COMPLETA LO SIGUIENTE:
a - Responde según el texto sobre Salamone:
(i) ¿En qué lugar se hizo la muestra original de las fotos de Esteban Pastorino?
(ii) ¿En qué tres rubros se especializó Salamone?
(iii) ¿En cuántos meses realizó toda su obra?
b - Continúa el texto sobre Salamone después de su última oración.

::: FRAGMENTO SELECCIONADO :::

A más de quince años de su exhibición original, no hay duda de que las fotos de Esteban Pastorino fueron el detonador del culto actual al arquitecto Francisco Salamone, que se inició casi en silencio con aquella muestra en la Fotogalería del San Martín, y se fue acrecentando después con la tapa de Radar, el documental de Adrián Caetano, la presencia onírica de esos edificios en Historias extraordinarias de Mariano Llinás y el formidable largometraje Mundo Salamone de Ezequiel Hillbert. A partir de entonces se desató una fascinación que hoy incluye hasta coquetos tours palermitanos a pueblos perdidos de la provincia, para ver esos edificios monumentales que se alzan en medio de la nada.
Salamone era una incongruencia en el mundo de la arquitectura por tres razones: 1) el demencial cruce de estilos de sus construcciones, 2) el hecho de que se especializara exclusivamente en tres rubros (mataderos, cementerios y palacios municipales) y 3) el breve y febril lapso de cuarenta meses en que realizó toda su obra, unos setenta edificios en más de quince pueblos perdidos de provincia, que supervisó en persona desde el primero hasta el último detalle.

::: EXTRACTO DE DATOS :::

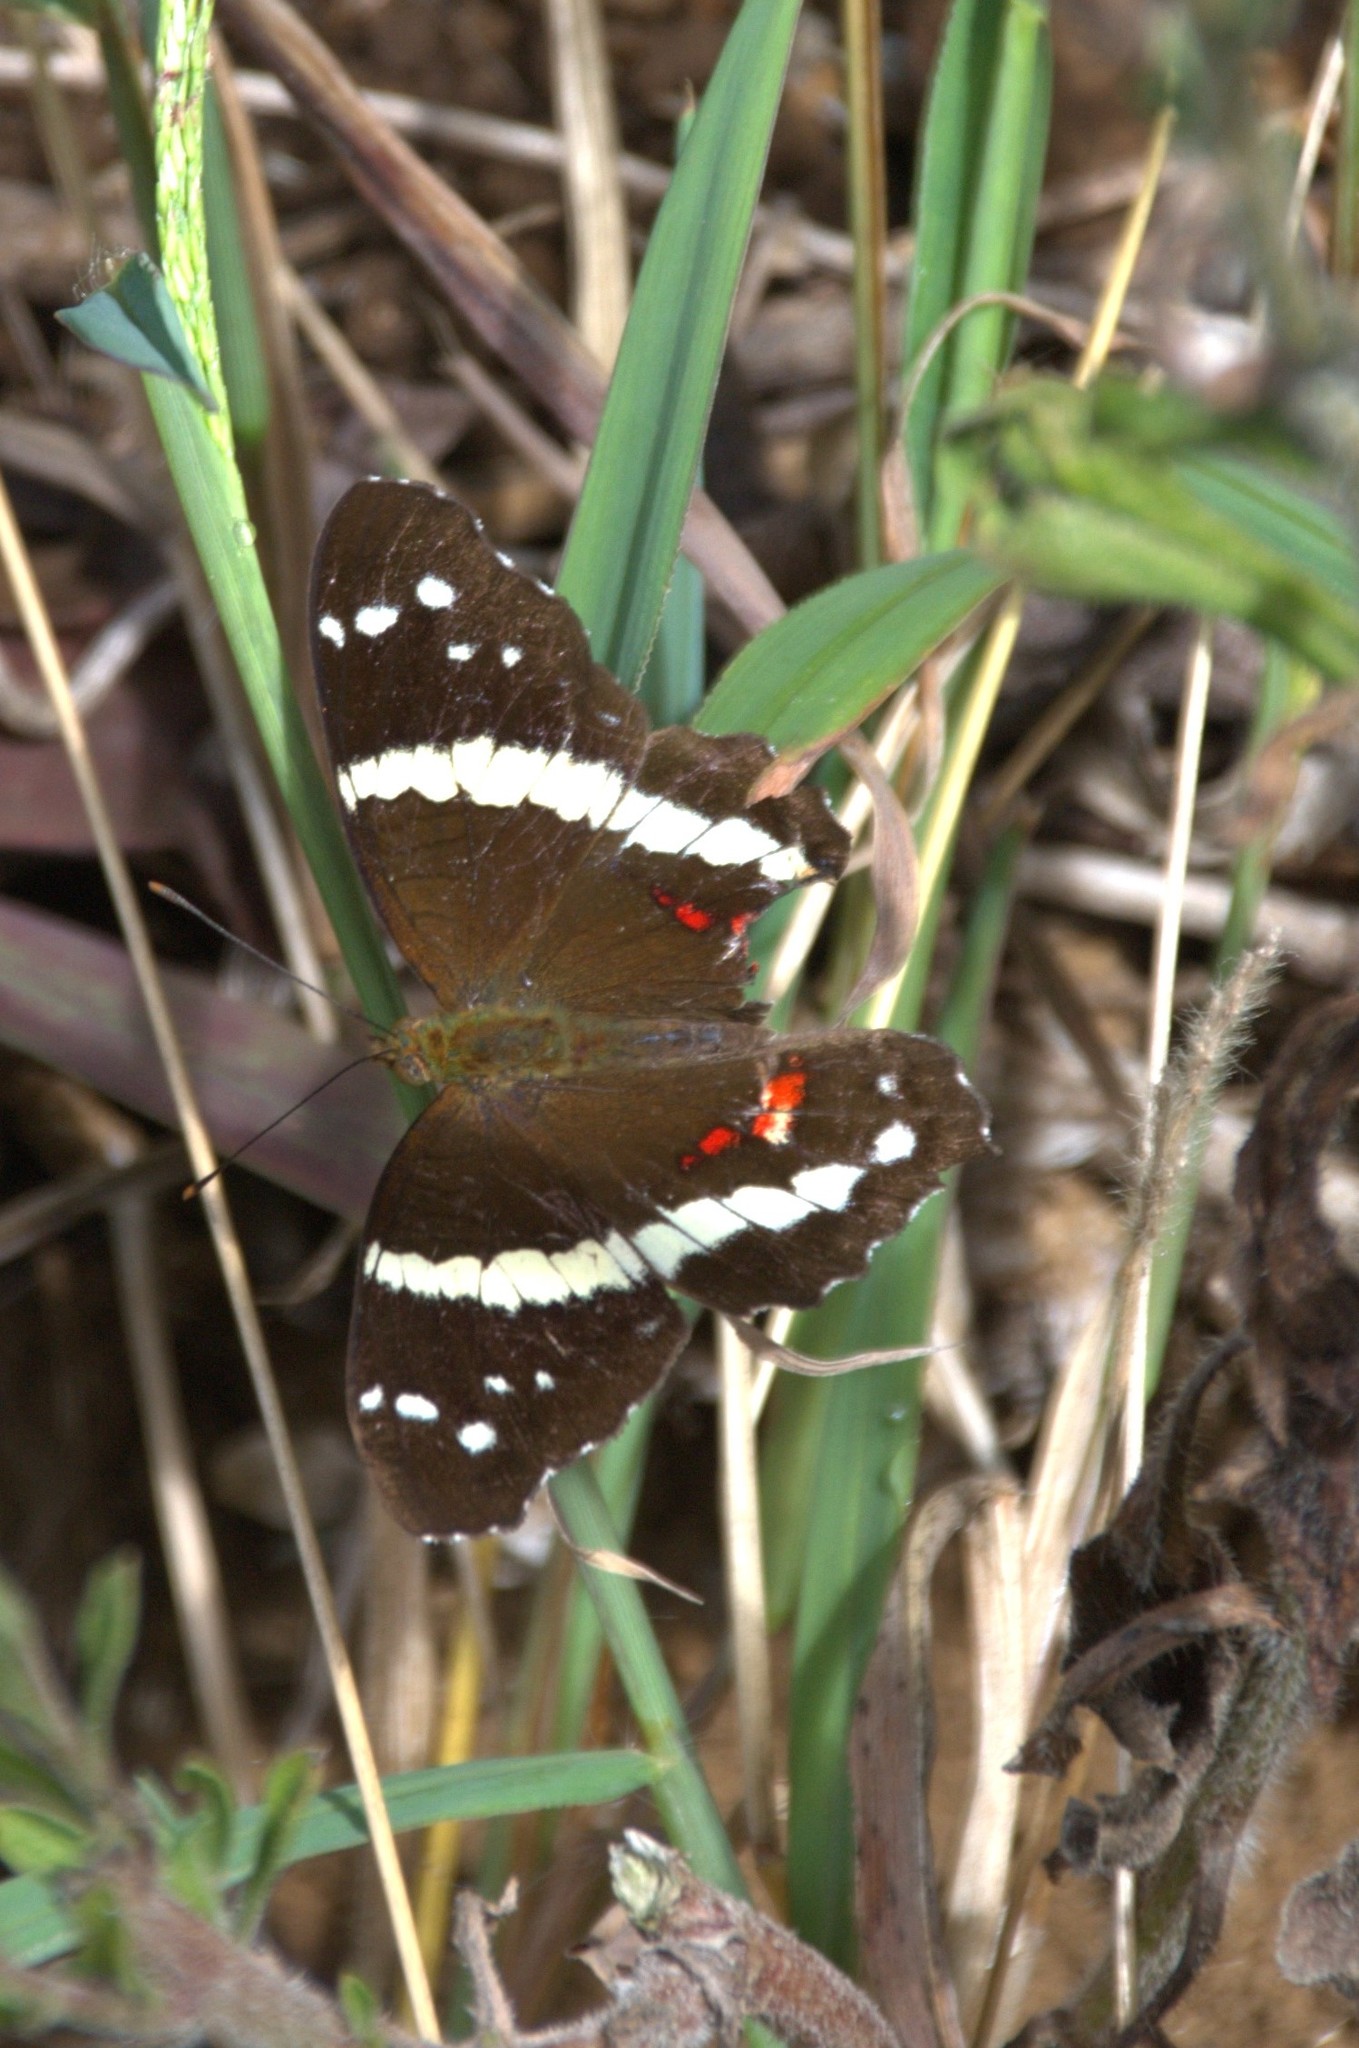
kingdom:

:::

RESPUESTAS:
a -
(i) En la Fotogalería del San Martín.
(ii) Mataderos, cementerios y palacios municipales.
(iii) En cuarenta meses.

b -
En 1936, las obras públicas fueron uno de los motores esenciales para la reactivación económica del país luego del Crack del 29. Mientras el arquitecto Bustillo recibía la magna tarea de urbanizar Mar del Plata (la joya de la corona provincial), el gobernador Fresco ordenó a Salamone encargarse del enorme patio trasero que era el sudoeste de la provincia. Por entonces circulaban dos dichos populares: “No se mueve un ladrillo sin que lo diga Bustillo”, y “Lo que Fresco dispone lo construye Salamone”. Bustillo necesitó diez años para redefinir Mar del Plata con el estilo neoclásico del Hotel Provincial y la Rambla. Al loco Salamone, en cambio, le alcanzaron cuarenta meses para poblar los pueblos perdidos de la pampa con sus edificaciones monumentales.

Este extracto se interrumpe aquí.